Nel Cinema ha interpretato una ventina di film: fra questi, accanto a Kevin Kostner, era la strega Mortianna in "Robin Hood il principe dei ladri" e, con la regia di Peter Mullan, in "Magdalene" ha rivestito la parte della malvagia suor Bridget, superiora del convento.

Quest'ultimo film è stato premiato con il Leone d'oro alla Mostra del Cinema di Venezia nel 2002. In Italia era conosciuta per la serie televisiva di dodici episodi, divisi in sei serie, trasmessa dal 2005 a settembre 2014, di cui era l'interprete principale: un'arzilla anziana zitella inglese, sempre intenta a sferruzzare morbidi golfini per improbabili nipoti, un po' acciaccata per via dell'età, ma con una mente sveglia e attenta, capace di cogliere le più nascoste sfumature in casi complicati tanto da farla apprezzare e consultare dagli ispettori di Scotland Yard in cerca di soluzione di delitti.
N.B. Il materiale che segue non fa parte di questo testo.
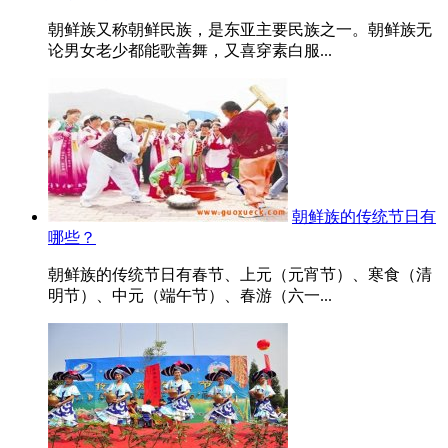
朝鲜族又称朝鲜民族，是东亚主要民族之一。朝鲜族无
论男女老少都能歌善舞，又喜穿素白服...
朝鲜族的传统节日有
哪些？
朝鲜族的传统节日有春节、上元（元宵节）、寒食（清
明节）、中元（端午节）、春游（六一...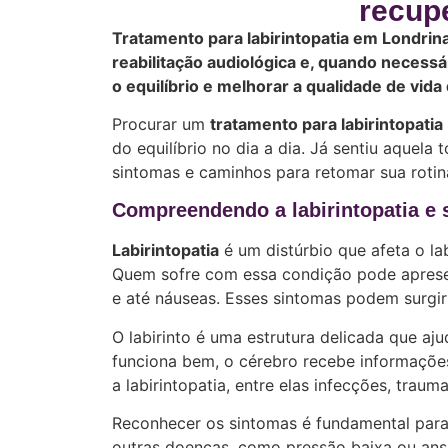
recupe
Tratamento para labirintopatia em Londrina 
reabilitação audiológica e, quando necess
o equilíbrio e melhorar a qualidade de vida
Procurar um
tratamento para labirintopatia
do equilíbrio no dia a dia. Já sentiu aquela
sintomas e caminhos para retomar sua roti
Compreendendo a labirintopatia e
Labirintopatia
é um distúrbio que afeta o lab
Quem sofre com essa condição pode apresen
e até náuseas. Esses sintomas podem surgir d
O labirinto é uma estrutura delicada que aju
funciona bem, o cérebro recebe informações 
a labirintopatia, entre elas infecções, trau
Reconhecer os sintomas é fundamental para
outras doenças, como pressão baixa ou ansi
I primi sei episodi sono tutti adattamenti di romanzi con protagonista Miss Marple, mentre quelli successivi sono stati tratti da romanzi e racconti che hanno sia come protagonista l'investigatrice sia da altre opere della Christie nelle quali non vi è la sua presenza.
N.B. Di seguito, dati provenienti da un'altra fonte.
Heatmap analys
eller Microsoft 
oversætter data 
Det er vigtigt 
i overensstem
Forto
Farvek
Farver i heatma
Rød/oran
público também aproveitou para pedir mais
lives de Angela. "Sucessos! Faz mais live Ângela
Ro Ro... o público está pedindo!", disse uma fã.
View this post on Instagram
Nella stesura delle sceneggiature sono state fatte numerose modifiche al contenuto e ai personaggi, ma rimangono sempre storie molto gradevoli e avvincenti. La simpatia che ha suscitato la brava attrice nel ruolo di Miss Marple, con la sua aria un po' svampita, ma con lo sguardo attento e intelligente, ha indotto molti di quelli che non avevano mai letto i gialli di Agata Christie ad avvicinarsi ai suoi romanzi che sono una lettura, non troppo impegnativa, però piacevole e stimolante.